The Area light source can only cast raytraced shadows. It shares with other lamp types common shadows options described here.

Rect Area, Constant Jittered sample generator.
Rect Area, Adaptive QMC sample generator.
The Shadow and Spot panel of the Area lamp when ray shadows are enabled.


Raytraced Shadows

The raytraced shadows settings of this lamp are mostly shared with other ones, as described here. However, there are some specificities with this lamp, which are detailed bellow:

Shadow Sample Generator Type
Constant Jittered
The Area lamp has a third sample generator method, Constant Jittered (I think it’s its original one), which is more like simulating an array of lights. It has the same options as the old one: Umbra, Dither and Noise.
Samples
This have the same role as with other lamps, but when using a Rect Area lamp, you have two samples settings: SamplesX and SamplesY, for the two axes of the area plane!
Note also that when using Constant Jittered sample generator method, this is more or less equivalent to the number of virtual lamps in the area. With QMC sample generator methods, it behave similarly as with Lamp or Spot lamps.
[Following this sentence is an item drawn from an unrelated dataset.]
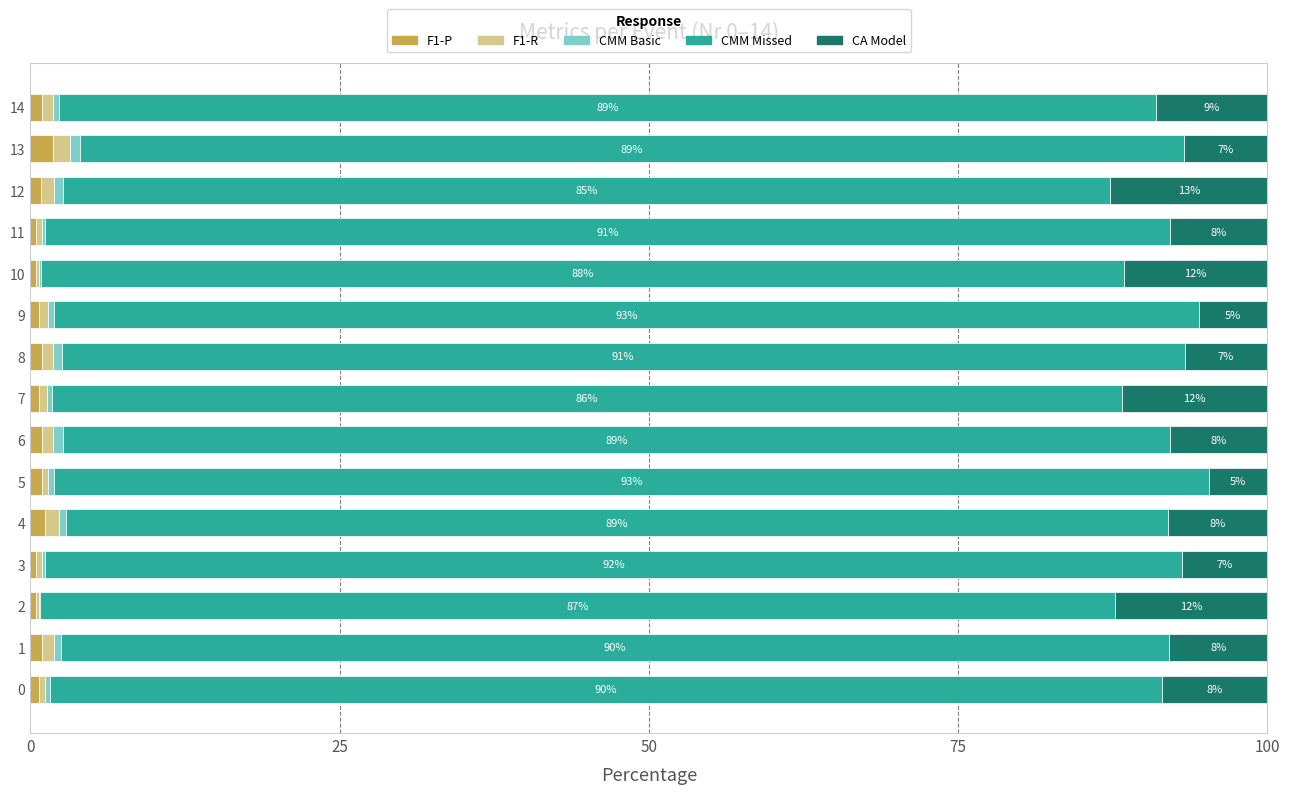

Count the number of data series in this chart.

5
The Soft Size parameter has disappeared.

The following three parameters are only available when using Constant Jittered sample generator method, and are intended to artificially boost the “soft” shadow effect, with possible loss in quality:

Umbra
Emphasizes the intensity of shadows in the area fully within the shadow rays. The light transition between fully shadowed areas and fully lit areas changes more quickly (i.e. a sharp shadow gradient). You need Samples values equal to or greater than 2 to see any influence of this button.
Dither
Applies a sampling over the borders of the shadows, in a similar same way anti-aliasing is applied by the OSA button on the borders of an object. It artificially softens the borders of shadows; when Samples is set very low, you can expect poor results, so Dither is better used with medium Samples values. It is not useful at all with high Samples values, as the borders will appear already soft.
Noise
Adds noise to break up the edges of solid shadow samples, offsetting them from each other in a pseudo-random way. Once again, this option is not very useful when you use high Samples values where the drawback is that Noise generates quite visible graininess.